Overall, the final Chlorella biomass concentration reached 0.6 g L−1 after a 12-day cultivation applying SDBS as pesticide. It was only 0.26 g L−1 if the Poterioochromonas contamination was not controlled and 0.17 g L−1 if the Hemiurosomoida contamination was not controlled (Fig. 5). These data suggest that by applying 10 mg L−1 SDBS as a pesticide to control Poterioochromonas sp. or Hemiurosomoida sp. contamination, the reduction in Chlorella biomass yield, which was estimated to be greater than 60% owing to predation, can be avoided. Actually, economic loss caused by biological contamination was much bigger than expected because the residual Chlorella biomass could only be used as low-quality raw materials when no effective steps were taken to manage the contaminations. The working concentration of SDBS (10 mg L−1) was slightly higher than the minimal effective concentration to eliminate Poterioochromonas sp. in the laboratory. This was to simplify the application that using one uniform concentration to control both Poterioochromonas and Hemiurosomoida contaminations.

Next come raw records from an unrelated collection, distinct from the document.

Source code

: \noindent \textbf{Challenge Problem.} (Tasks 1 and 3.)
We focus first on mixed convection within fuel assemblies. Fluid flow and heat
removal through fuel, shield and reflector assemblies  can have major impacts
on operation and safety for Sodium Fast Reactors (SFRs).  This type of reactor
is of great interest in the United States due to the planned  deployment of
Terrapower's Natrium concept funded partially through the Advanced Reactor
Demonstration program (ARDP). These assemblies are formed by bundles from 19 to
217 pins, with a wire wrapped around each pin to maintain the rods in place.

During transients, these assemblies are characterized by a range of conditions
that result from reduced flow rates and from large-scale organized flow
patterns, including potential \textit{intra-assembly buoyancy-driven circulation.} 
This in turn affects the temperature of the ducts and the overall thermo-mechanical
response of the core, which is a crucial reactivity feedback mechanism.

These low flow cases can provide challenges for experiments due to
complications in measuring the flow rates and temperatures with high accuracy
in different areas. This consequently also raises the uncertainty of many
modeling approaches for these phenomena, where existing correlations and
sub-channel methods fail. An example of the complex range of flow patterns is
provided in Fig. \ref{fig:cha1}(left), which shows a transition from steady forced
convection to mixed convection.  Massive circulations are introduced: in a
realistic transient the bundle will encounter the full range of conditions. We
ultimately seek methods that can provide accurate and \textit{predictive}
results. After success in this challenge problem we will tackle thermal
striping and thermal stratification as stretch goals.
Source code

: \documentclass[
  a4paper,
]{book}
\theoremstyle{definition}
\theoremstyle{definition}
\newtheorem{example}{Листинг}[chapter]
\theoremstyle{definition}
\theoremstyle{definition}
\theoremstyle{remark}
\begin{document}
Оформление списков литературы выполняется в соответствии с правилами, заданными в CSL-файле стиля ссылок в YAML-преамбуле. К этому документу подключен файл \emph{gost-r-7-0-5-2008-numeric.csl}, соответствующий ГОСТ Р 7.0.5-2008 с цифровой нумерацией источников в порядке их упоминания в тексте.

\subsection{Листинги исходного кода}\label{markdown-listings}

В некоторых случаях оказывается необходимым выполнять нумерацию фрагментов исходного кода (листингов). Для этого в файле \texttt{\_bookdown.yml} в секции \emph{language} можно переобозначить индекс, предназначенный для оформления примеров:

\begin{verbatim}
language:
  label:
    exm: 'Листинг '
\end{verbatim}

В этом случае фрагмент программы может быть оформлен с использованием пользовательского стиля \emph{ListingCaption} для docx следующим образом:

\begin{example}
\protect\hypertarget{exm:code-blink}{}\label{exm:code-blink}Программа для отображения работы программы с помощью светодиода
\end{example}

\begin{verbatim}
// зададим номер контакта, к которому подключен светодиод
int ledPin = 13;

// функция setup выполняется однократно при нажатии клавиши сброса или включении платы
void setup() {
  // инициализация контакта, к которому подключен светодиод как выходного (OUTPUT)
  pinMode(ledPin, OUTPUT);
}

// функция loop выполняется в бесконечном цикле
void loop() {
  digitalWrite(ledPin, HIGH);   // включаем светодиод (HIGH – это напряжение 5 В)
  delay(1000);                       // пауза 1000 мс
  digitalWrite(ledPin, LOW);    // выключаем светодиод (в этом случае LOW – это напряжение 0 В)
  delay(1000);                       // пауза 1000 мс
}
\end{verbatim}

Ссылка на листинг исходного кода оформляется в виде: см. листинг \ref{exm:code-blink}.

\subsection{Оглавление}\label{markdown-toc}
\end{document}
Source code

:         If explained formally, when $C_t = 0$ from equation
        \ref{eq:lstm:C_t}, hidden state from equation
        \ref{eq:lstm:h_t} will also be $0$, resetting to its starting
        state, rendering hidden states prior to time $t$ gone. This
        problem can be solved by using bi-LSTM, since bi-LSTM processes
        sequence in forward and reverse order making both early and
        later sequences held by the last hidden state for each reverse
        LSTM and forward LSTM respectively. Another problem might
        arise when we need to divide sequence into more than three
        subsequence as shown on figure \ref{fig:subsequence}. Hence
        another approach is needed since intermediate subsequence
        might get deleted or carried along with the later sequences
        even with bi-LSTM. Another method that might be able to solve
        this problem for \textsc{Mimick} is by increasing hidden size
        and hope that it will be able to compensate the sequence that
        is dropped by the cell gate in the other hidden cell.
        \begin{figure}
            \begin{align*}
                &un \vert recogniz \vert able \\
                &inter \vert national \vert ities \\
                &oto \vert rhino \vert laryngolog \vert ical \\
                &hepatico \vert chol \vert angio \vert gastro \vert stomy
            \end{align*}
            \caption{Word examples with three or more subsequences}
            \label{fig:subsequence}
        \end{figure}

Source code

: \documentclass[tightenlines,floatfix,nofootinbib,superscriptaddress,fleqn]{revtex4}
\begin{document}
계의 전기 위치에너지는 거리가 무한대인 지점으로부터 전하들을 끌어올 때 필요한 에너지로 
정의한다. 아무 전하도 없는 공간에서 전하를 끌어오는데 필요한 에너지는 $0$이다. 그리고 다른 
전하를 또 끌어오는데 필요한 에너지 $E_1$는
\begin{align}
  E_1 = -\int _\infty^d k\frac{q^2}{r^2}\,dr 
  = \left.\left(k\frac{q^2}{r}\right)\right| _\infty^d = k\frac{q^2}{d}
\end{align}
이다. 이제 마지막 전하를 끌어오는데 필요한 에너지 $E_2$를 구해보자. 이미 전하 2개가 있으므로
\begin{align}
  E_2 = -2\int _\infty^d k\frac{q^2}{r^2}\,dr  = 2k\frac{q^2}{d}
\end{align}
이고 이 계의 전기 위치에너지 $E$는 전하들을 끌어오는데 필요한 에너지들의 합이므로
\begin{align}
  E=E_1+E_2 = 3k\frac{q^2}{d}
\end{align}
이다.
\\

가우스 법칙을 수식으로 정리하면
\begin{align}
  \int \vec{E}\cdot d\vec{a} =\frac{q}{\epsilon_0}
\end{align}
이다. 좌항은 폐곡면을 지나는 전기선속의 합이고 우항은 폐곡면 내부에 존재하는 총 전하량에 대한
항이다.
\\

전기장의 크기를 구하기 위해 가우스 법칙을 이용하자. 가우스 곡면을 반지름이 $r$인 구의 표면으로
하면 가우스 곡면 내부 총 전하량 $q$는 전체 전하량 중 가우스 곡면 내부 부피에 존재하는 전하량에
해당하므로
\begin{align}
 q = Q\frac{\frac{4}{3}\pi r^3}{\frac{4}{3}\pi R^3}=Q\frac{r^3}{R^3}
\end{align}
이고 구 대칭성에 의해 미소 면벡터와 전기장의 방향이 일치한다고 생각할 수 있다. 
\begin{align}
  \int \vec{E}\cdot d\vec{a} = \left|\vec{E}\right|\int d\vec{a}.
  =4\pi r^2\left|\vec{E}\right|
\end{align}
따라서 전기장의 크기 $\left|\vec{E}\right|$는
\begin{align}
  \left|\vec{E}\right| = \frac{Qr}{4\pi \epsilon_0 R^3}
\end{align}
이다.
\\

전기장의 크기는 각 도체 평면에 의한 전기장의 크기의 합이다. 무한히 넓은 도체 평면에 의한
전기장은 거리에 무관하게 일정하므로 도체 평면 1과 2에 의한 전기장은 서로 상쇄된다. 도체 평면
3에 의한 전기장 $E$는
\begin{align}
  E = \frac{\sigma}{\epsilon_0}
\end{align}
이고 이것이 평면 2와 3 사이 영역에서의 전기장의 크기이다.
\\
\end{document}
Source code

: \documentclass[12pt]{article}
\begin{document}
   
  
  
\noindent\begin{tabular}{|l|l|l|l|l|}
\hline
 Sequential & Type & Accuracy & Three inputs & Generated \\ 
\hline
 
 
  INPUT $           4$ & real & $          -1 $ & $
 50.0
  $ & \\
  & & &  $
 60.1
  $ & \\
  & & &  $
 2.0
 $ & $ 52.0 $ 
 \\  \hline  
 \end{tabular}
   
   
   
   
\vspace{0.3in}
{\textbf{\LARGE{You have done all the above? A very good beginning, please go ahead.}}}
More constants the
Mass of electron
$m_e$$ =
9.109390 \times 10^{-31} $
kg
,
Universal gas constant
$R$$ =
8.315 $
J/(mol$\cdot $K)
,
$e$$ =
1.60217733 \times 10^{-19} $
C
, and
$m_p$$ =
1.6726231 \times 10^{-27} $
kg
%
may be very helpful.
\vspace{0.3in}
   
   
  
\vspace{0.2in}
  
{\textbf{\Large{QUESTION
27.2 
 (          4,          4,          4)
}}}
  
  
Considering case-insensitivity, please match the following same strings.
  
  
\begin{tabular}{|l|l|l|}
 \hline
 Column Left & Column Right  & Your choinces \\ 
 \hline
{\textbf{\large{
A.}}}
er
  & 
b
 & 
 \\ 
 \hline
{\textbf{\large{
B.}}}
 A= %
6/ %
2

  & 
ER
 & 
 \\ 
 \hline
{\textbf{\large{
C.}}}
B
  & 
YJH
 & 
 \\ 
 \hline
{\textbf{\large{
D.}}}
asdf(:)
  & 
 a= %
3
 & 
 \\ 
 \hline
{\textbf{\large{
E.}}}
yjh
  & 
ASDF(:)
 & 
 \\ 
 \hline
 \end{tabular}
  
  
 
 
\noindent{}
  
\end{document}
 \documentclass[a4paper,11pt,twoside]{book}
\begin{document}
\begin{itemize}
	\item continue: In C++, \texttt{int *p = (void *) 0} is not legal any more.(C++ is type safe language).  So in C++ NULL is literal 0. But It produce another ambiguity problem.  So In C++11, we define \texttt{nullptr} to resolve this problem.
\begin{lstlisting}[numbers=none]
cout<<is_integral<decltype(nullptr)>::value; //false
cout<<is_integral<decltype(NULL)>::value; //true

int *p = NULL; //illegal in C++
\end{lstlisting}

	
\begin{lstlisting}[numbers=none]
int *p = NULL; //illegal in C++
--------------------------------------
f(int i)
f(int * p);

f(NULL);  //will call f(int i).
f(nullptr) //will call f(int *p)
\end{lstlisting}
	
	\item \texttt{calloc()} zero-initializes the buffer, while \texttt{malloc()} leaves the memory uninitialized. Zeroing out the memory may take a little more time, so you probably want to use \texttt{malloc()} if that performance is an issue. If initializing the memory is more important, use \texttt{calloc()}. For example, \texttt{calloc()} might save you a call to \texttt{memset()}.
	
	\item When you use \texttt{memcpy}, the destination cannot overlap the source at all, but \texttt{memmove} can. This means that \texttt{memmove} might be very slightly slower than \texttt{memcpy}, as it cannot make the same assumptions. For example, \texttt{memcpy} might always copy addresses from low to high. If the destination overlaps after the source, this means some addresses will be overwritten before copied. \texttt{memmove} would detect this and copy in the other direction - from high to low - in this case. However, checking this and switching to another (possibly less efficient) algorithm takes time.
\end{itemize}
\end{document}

SDBS pesticide was also applied in 20 and 200 m2 cascade cultures of Chlorella at October 2019 (Fig. 6). The cascade cultures were initiated in a 20-m2 raceway pond. After 10 days of cultivation the culture suspension was used as seed for a larger culture in a 200-m2 raceway pond. Two rounds of contamination naturally occurred during the process, both of which were Poterioochromonas sp. contaminations. The first round of Poterioochromonas contamination was observed early on the 2nd day in the 20-m2 pond. The cell density of Poterioochromonas increased gradually from 7.6 × 104 to 1.1 × 106 cells L−1 on the 3rd day, and then drastically increased with densities on the 4th and 5th days reaching 8.1 × 106 and 2.8 × 107 cells L−1, respectively. During this time, the Chlorella density was not significantly influenced because the predator density was relatively low. SDBS addition (10 mg L−1) on the 5th day resulted in a sharp decrease in Poterioochromonas sp. density and the predator was not observed over the following days. The algal biomass increased continuously after addition of the SDBS pesticide. A cell density of 11.1 mg Chl a L−1 (0.42 g DW L−1, alternatively 8.4 g m−2 d−1) was observed on the 10th day. The biomass yield of Chlorella was comparable to those previously reported [24, 25]. On the 10th day, the culture was scaled up into a 200-m2 raceway pond and 4 days later the second round of Poterioochromonas contamination was observed. Development of the second round of contamination was very similar to the previous one observed in the 20-m2 pond. SDBS pesticide (10 mg L−1) successfully eliminated Poterioochromonas sp. once again, without damaging Chlorella growth.